I don't even know what you mean by "under-powered statistical training."
But about the harder sciences: when this ball got rolling, I attended a lecture of a statistician, who explained that basically all genetic results preceding were likely wrong, unless they showed something like 6 sigma significance. That's because H0 is so easy to reject when you base H0 and H1 on different measurements. The result is that every theory is true.

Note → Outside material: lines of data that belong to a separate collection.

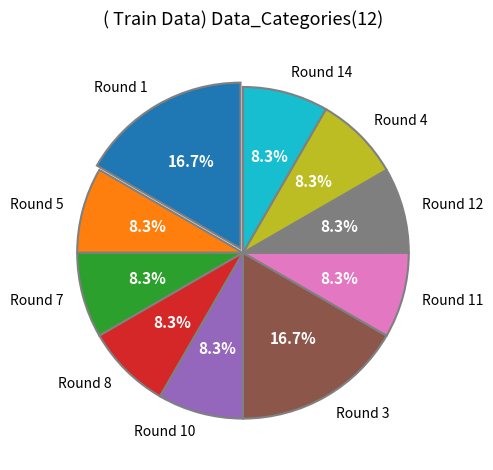

How many segments does this pie chart have?

10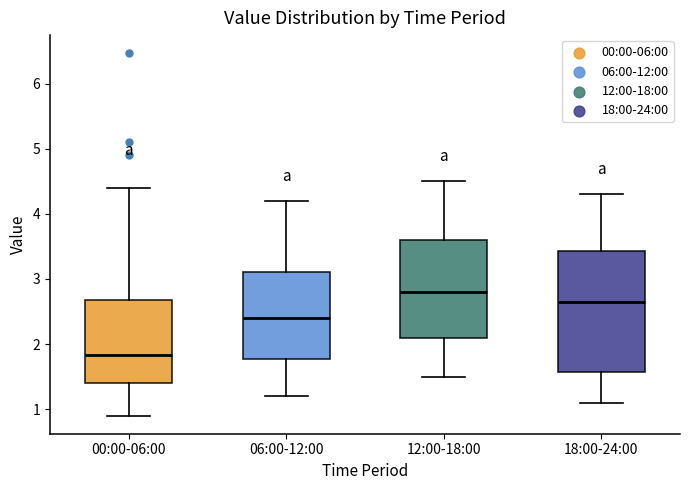

Reading left to right, transcribe this box plot: for each box, give where its median line is, the range the box spans, and where its two whiskers end, as read against the y-axis. The values are not printed on the chart, so give them approximately, as read against the axis.

00:00-06:00: median 1.8, box 1.4 to 2.7, whiskers 0.9 to 4.4
06:00-12:00: median 2.4, box 1.8 to 3.1, whiskers 1.2 to 4.2
12:00-18:00: median 2.8, box 2.1 to 3.6, whiskers 1.5 to 4.5
18:00-24:00: median 2.7, box 1.6 to 3.4, whiskers 1.1 to 4.3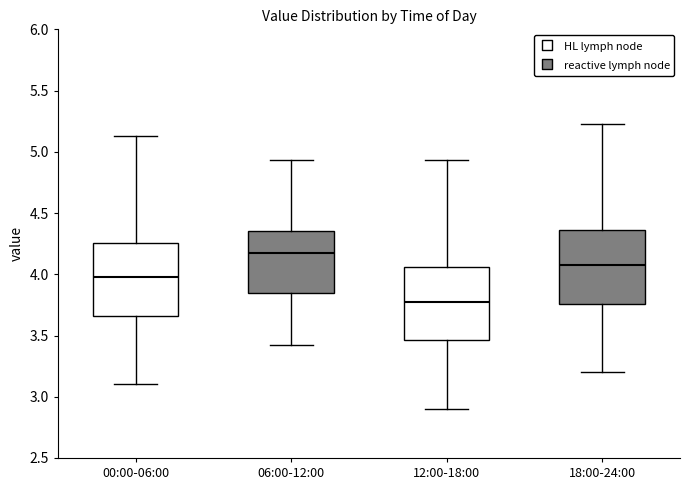

Reading left to right, transcribe this box plot: for each box, give where its median line is, the range the box spans, and where its two whiskers end, as read against the y-axis. The values are not printed on the chart, so give them approximately, as read against the axis.

00:00-06:00: median 4.00, box 3.65 to 4.25, whiskers 3.10 to 5.15
06:00-12:00: median 4.20, box 3.85 to 4.35, whiskers 3.40 to 4.95
12:00-18:00: median 3.80, box 3.45 to 4.05, whiskers 2.90 to 4.95
18:00-24:00: median 4.10, box 3.75 to 4.35, whiskers 3.20 to 5.25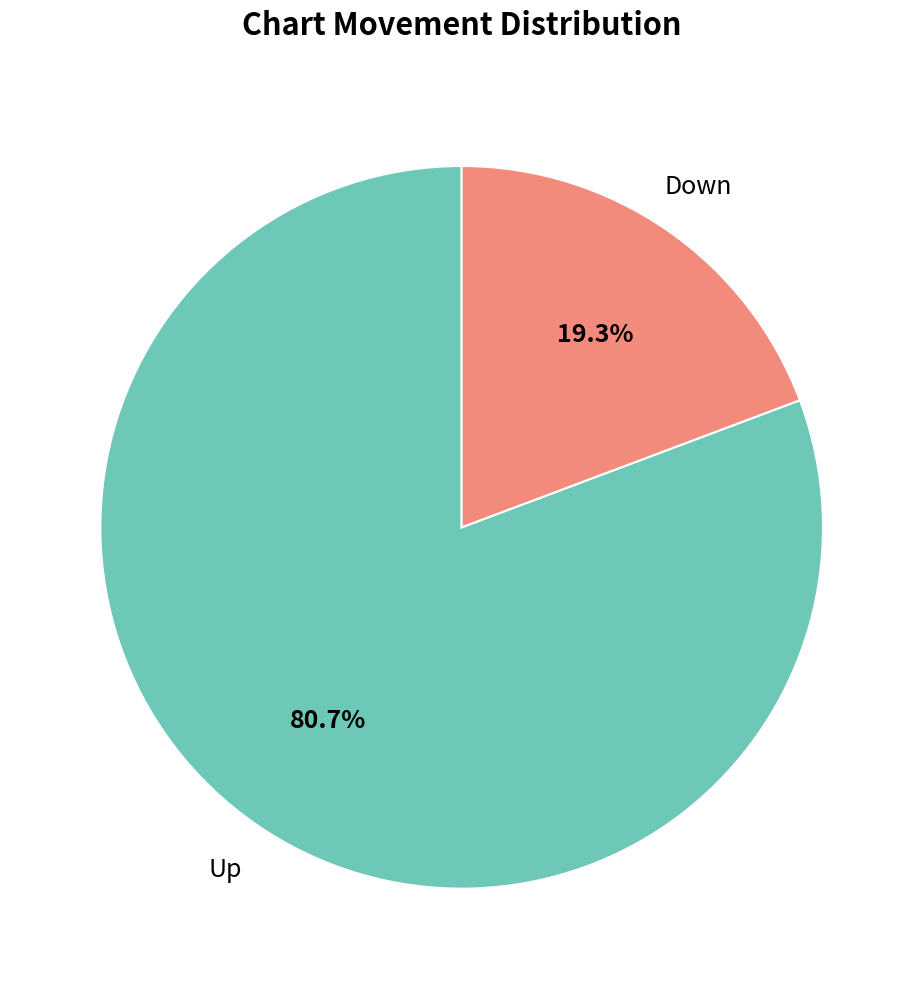

To the nearest percent, what is the average slice percentage?

50%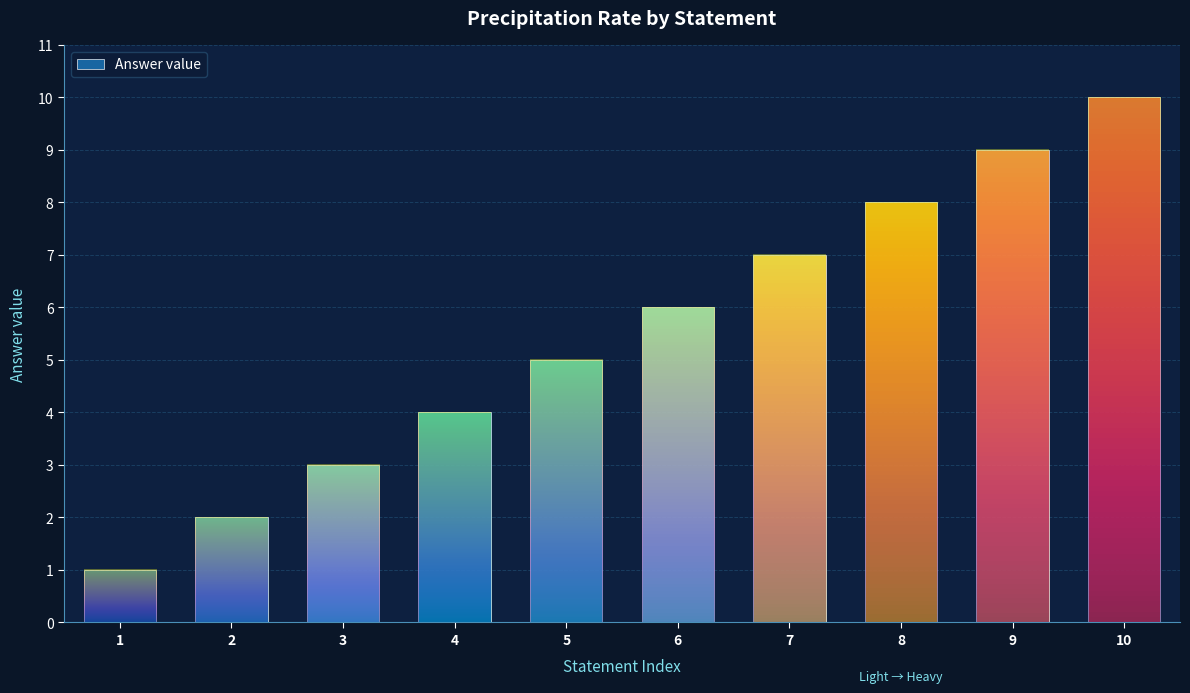

Reading left to right, extract all data points from this chart.

1=1	2=2	3=3	4=4	5=5	6=6	7=7	8=8	9=9	10=10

Many scientists in non-mathematical fields are wrote taught "how to write a paper" in undergrad. P-values and statistical significance are taught completely devoid of context, essentially just a step in your final analysis. Many scientists perpetrating p-hacking or data dredging thought this was a process of good science, and didn't understand the axioms for which these metrics depend. This is something learning fixes, and ignorance makes worse.
It comes from the fact that soft sciences deal with vast numbers of variables, far too many to control. They actually get a ton of statistics, trying to find a signal in so much noise.
It would be great if human beings were more amenable to rigorous experiment. Failing that, we at least need to understand what these things do and don't actually mean. It's either that or give up trying to study people entirely.
Statistics are not values you collect - but the analysis you perform. In data with many confounding variables or many degrees of freedom, the only way to be honest about what the data shows is through statistics. Statistics is what allows you to filter signal from noise. Statistical significance is a very useful tool, you just have to be honest about what it represents and under what conditions this breaks down.